SOURCE: LED Medical Diagnostics Inc.

LED Medical Diagnostics Inc.

February 25, 2015 08:00 ET

LED Medical Diagnostics Announces Completion of Oversubscribed Non-Brokered Private Placement Totaling CDN$2.65 Million

BURNABY, BC--(Marketwired - February 25, 2015) -


LED Medical Diagnostics Inc. ("LED Medical" or the "Company") (TSX VENTURE: LMD) (OTCQX: LEDIF) (FRANKFURT: LME) announced today that it has completed a previously announced non-brokered private placement with an oversubscribed total of 10,605,000 units at an issue price of CDN$0.25 per unit for total gross proceeds of approximately CDN$2.65 million. Each unit is comprised of one common share and one common share purchase warrant with each warrant entitling the holder to acquire one common share at an exercise price of US$0.25 for a period of 24 months. All of the securities issued in connection with the private placement will be subject to a restricted period that expires four months after the issuance date. 

The proceeds will be used by LED Medical to support product development related to VELscope® Vx, to replenish imaging product inventory, including an initial stocking order related to the recent Canadian exclusive distribution agreement with Ray Co. and for other working capital purposes.

Insiders, including officers, directors and employees purchased a total of 2,245,000 units in the offering.

In connection with the private placement, LED has agreed to pay cash commissions of CDN$22,000 and to issue 64,000 finder's warrants to arm's length finders. Each finder's warrant is non-transferable and exercisable into one common share at an exercise price of US$0.25 for a period of 24 months.

The private placement, including payment of finder's fees, is subject to final approval of the TSX-Venture Exchange. The participation by insiders in the private placement is considered to be a "related party transaction" under the policies of the TSX-Venture Exchange. The transaction is exempt from the formal valuation and minority shareholder approval requirements as neither the fair market value of the securities being issued nor the consideration being paid exceeds 25% of LED's market capitalization.

About LED Medical Diagnostics Inc.

Founded in 2003 and headquartered in Burnaby, British Columbia, Canada, LED Medical Diagnostics Inc., through its wholly-owned subsidiaries LED Dental Inc. and LED Dental Ltd., provide dentists and oral health specialists with advanced diagnostic imaging products and software, in addition to the award-winning VELscope® Vx tissue fluorescence visualization technology. Backed by an experienced leadership team and dedicated to a higher level of service and support, LED Dental is committed to providing dental practitioners with the best technology available by identifying and adding leading products to its growing portfolio.

The Company is currently listed on the Toronto Stock Exchange (TSX-V) under the symbol "LMD", the OTCQX under the symbol "LEDIF", as well as the Frankfurt Stock Exchange under the symbol "LME". For more information, call 884.952.7327 or visit

Neither the TSX Venture Exchange nor its Regulation Services Provider (as that term is defined in the policies of the TSX Venture Exchange) accepts responsibility for the adequacy or accuracy of this release.

Forward Looking Statement

This press release contains statements which, to the extent that they are not recitations of historical fact, may constitute forward-looking information under applicable Canadian securities legislation that involve risks and uncertainties.
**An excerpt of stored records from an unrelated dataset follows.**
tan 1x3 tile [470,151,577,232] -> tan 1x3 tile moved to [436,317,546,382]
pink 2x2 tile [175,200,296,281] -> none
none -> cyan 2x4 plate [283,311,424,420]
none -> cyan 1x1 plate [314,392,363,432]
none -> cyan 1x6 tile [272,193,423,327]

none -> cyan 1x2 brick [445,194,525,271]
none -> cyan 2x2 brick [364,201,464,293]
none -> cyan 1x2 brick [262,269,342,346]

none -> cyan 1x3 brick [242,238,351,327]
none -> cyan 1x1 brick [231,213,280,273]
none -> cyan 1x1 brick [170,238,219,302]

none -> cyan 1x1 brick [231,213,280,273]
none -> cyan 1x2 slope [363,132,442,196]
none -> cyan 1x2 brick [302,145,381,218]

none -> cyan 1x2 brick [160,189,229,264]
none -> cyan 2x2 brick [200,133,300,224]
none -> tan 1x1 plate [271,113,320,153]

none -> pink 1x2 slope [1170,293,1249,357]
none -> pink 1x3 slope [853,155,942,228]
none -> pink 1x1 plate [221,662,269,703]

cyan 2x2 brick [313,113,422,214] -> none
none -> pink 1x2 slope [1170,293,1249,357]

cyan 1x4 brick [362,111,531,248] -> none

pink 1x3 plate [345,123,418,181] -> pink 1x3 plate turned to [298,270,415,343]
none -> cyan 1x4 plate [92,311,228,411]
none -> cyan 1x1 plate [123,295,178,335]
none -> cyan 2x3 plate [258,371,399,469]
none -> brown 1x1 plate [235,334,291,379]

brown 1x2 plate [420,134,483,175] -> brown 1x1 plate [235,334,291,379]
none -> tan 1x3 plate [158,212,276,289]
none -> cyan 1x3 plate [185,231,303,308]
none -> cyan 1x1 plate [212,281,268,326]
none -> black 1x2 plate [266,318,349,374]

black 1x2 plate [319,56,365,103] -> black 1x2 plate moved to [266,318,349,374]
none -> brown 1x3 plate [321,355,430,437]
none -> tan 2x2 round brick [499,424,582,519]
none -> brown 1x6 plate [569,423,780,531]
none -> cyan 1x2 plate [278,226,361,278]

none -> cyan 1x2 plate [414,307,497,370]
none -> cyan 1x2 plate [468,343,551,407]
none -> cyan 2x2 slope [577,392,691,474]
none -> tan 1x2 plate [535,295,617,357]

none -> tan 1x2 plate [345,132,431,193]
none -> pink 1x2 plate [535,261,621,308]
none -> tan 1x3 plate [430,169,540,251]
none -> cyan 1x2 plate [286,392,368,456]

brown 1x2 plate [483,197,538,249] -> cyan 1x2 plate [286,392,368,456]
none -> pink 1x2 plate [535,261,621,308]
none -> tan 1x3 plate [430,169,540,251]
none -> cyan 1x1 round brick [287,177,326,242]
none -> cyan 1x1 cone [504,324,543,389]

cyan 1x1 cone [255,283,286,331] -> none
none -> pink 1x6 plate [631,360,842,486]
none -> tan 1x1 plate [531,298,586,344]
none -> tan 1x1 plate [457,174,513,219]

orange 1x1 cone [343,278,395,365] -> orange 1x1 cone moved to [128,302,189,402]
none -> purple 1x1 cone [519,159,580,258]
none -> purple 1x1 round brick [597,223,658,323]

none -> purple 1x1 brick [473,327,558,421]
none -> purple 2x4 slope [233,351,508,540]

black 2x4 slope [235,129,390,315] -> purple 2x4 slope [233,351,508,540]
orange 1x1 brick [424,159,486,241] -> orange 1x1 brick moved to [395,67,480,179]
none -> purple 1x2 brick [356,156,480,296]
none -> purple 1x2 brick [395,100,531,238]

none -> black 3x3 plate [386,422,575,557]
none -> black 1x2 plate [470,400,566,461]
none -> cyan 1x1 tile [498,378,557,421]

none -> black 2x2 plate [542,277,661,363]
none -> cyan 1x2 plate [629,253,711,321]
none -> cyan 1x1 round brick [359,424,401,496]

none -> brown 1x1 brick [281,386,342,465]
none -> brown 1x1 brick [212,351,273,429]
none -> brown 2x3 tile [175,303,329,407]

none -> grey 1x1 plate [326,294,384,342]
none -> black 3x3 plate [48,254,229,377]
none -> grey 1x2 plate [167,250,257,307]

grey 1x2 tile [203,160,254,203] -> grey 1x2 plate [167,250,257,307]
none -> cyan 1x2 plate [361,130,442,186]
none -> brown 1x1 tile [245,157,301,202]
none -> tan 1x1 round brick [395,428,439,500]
Such forward-looking statements or information include statements regarding, but not limited to the Company's future growth strategy, its distribution strategy and product offerings, potential expansion of the Company's technology to other medical applications or markets, or the potential introduction of new technologies by the Company. Persons reading this press release are cautioned that such statements or information are only predictions, and that the Corporation's actual future results or performance may be materially different. Factors that could cause actual events or results to differ materially from those suggested by these forward-looking statements include, but are not limited to competition risks, distributor risks, product development risks such as regulatory, design, intellectual property and other factors described in the Corporation's reports filed on SEDAR including its Annual Information Form and financial report for the year ended December 31, 2013. These and other factors should be considered carefully and readers should not place undue reliance on such forward-looking information. All forward-looking statements made in this press release are qualified by this cautionary statement and there can be no assurance that actual results or developments anticipated by the Company will be realized. The Company disclaims any intention or obligation to update or revise forward-looking information, whether as a result of new information, future events or otherwise, except as required by law.